Breast cancer is a complex disease with remarkable intratumoral heterogeneity resulting in different clinical and phenotypic presentations, treatment responses, and outcomes [1-4]. Magnetic resonance imaging (MRI) and positron emission tomography (PET) play an important role in staging, therapy monitoring, and follow-up of breast cancer [5]. Recently, hybrid PET/MRI scanners have become clinically available. An inherent advantage of PET-MRI is that it provides noninvasive qualitative and quantitative in vivo information as well as spatiolongitudinal monitoring of the tumor microenvironment and its interaction, while invasive tissue sampling provides just “snapshots” of specific tumor regions.
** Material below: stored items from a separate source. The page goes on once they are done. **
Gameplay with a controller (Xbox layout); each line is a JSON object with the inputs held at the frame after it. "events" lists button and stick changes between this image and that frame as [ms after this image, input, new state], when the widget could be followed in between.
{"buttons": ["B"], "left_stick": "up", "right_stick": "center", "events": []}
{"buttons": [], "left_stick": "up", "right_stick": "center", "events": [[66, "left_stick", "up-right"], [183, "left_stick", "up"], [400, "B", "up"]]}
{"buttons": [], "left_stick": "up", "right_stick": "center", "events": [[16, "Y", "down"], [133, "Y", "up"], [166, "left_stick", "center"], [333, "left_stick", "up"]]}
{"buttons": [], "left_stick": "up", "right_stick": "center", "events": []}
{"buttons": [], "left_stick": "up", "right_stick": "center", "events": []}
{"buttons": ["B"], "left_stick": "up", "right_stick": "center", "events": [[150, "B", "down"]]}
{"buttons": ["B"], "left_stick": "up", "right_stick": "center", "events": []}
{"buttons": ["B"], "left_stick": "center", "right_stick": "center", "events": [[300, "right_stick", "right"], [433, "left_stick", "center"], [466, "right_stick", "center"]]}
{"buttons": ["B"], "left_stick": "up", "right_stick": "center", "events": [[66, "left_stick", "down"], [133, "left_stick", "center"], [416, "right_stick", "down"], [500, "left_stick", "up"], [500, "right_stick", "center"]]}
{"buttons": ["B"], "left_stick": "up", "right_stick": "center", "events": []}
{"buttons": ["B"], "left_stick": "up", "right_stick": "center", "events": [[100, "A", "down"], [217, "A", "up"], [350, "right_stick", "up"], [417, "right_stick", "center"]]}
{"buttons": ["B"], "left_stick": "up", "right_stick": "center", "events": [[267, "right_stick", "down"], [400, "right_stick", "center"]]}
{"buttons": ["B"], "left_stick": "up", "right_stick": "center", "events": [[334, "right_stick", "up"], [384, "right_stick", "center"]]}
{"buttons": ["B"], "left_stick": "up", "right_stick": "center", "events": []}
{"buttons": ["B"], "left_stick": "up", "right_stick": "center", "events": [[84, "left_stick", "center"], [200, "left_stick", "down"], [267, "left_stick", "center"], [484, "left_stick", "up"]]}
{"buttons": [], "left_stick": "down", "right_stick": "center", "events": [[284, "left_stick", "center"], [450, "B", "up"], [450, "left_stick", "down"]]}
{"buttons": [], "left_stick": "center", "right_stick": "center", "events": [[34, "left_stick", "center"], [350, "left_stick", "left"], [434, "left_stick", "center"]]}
The routinely used radiotracer [18F]FDG depicts increased tissue glycolysis indicative of malignancy and has high sensitivity for the detection of breast cancer. Initial studies have already demonstrated the potential of 2-deoxy-2-[18F]fluoro-D-glucose ([18F]FDG) PET/MRI for breast cancer diagnosis, characterization, and prognosis [6, 7]. However, for PET imaging, several other radiotracers that specifically target cancer hallmark processes relevant for cancer development, progression, and treatment resistance have also been developed, such as [18F]fluoromisonidazole ([18F]FMISO) for imaging hypoxia [8], [18F]fluorothymidine ([18F]FLT) for imaging proliferation [9], and [18F]fluoroestradiol ([18F]FES) for imaging hormone receptor status. The combined use of different radiotracers may add diagnostic, predictive, and prognostic information, and therefore, the full potential of PET-MRI in breast cancer is yet to be realized.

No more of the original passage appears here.